Of the 556 new cases, 314 were detected by the PCR test and 242 by the rapid test. Since March, 2020, there have been 196,642 cases detected in the ACT.
Four Canberra public schools currently have sent some cohorts home due to a lack of staff.
Three classes from Black Mountain School and preschool to year 2 at Franklin School will be learning from home for the rest of this week.
Learning communities two and four at Margaret Hendry School and year 7 at Amaroo School will be learning from home until Tuesday.
Health Minister Mark Butler has pulled the plug on the coronavirus contact-tracing initiative introduced by the Morrison government.
The controversial app which The Canberra Times has revealed cost the taxpayer at least $100,000 a month, stopped collecting data on Monday.

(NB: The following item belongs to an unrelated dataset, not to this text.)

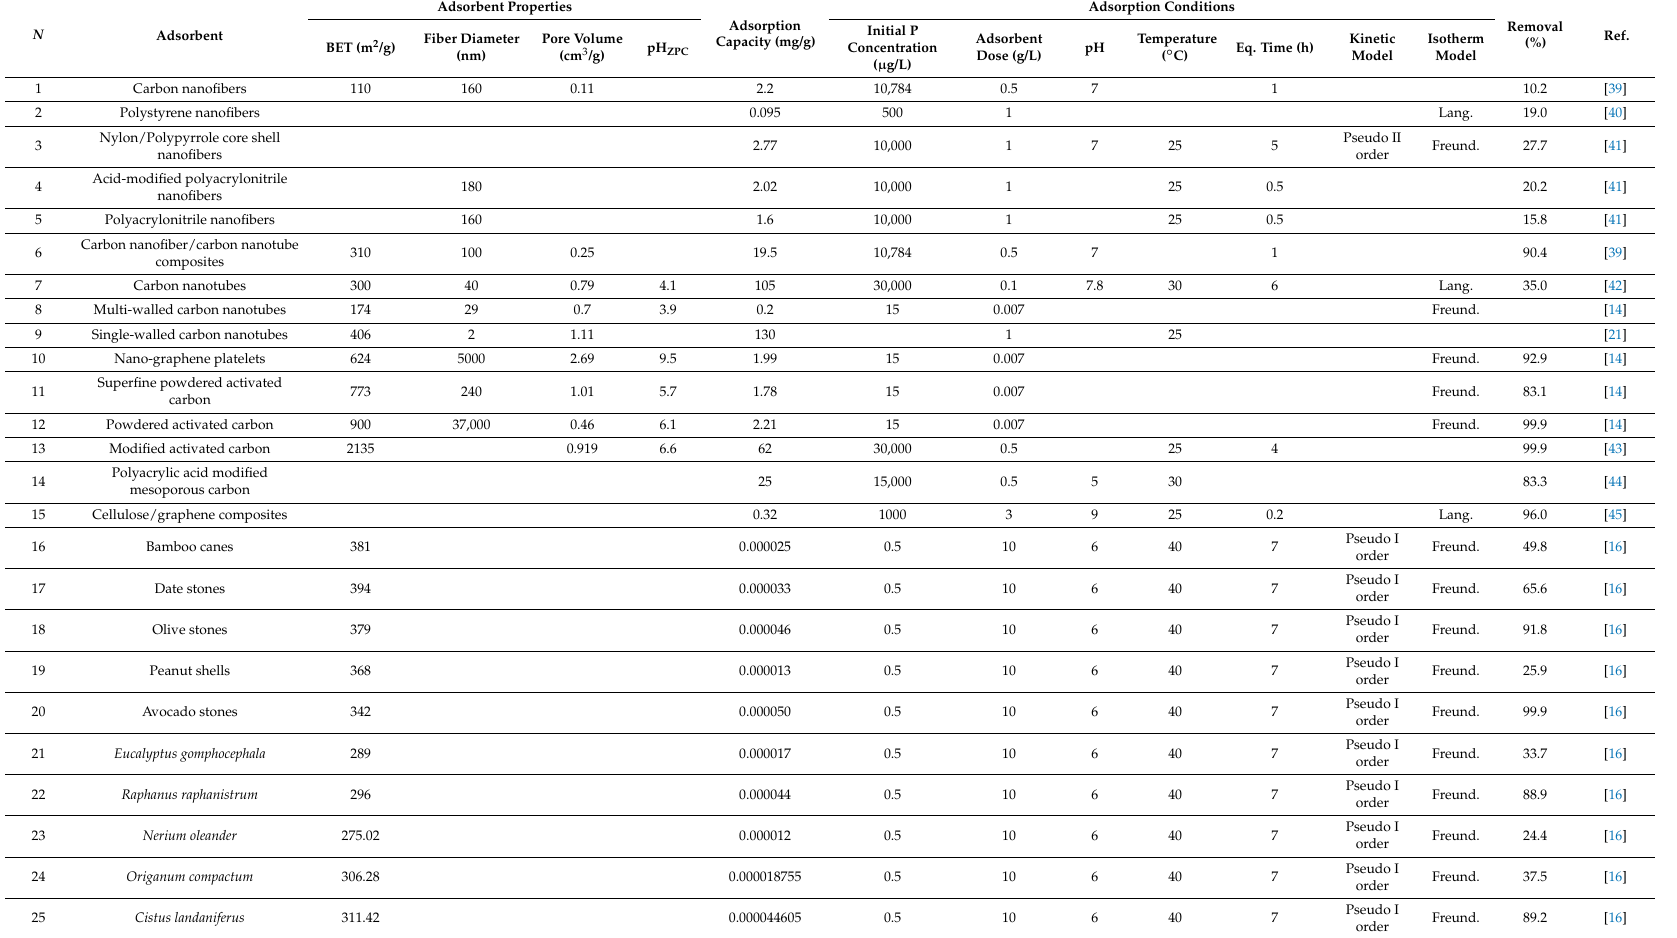
Table 4. Nanofibrous adsorbent properties and adsorption conditions for the removal of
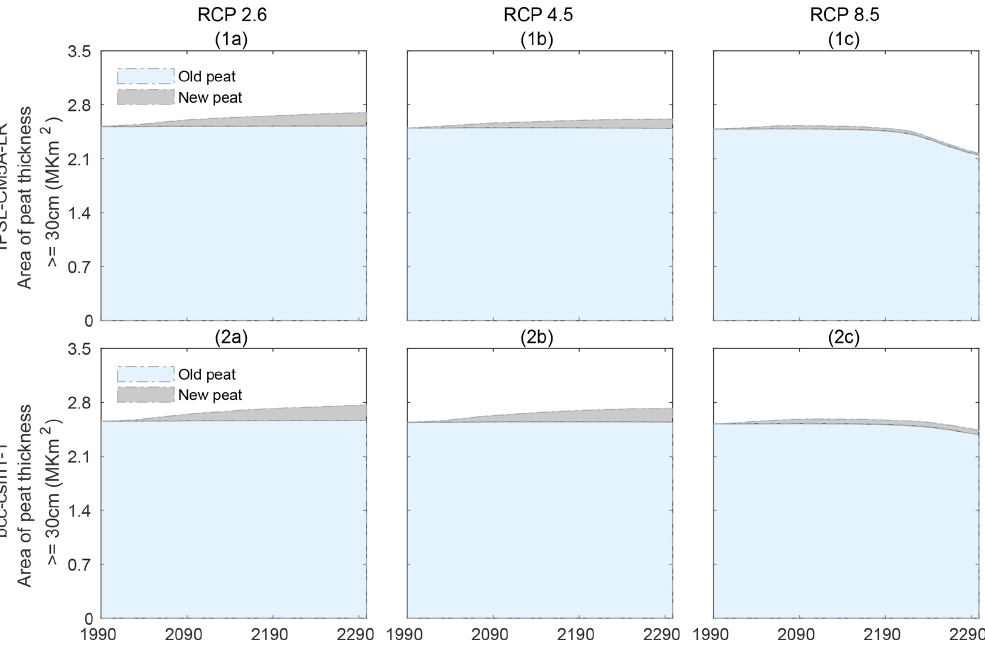
Figure 5. Time series of pan-Arctic old and new peatland area (10 6 km 2 ) during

The decision comes more than two years after the app was introduced as a way to help reduce mass-spreading events.
Concession card holders can now collect free rapid tests from their local ACT library.
However, people with COVID-19 symptoms should collect a RAT from the Garran Surge Centre or get a PCR test.
Canberrans can collect up to three RATs for each person listed on their concession card.
People attending ACT libraries are encouraged to wear a mask and physically distance as much as possible while inside the facilities.
On Monday, the state of emergency was extended in the ACT, with the government renewing the Public Health Emergency Declaration until September 30.
Health authorities said the decision allowed chief health officer Kerryn Coleman to continue taking all necessary measures to reduce COVIDs threat to public health.
Health Minister Rachel Stephen-Smith said community transmission still posed a risk, particularly to people at risk of severe outcomes, including older Canberrans and people with underlying health conditions.
She said that the situation should ease when winter was over.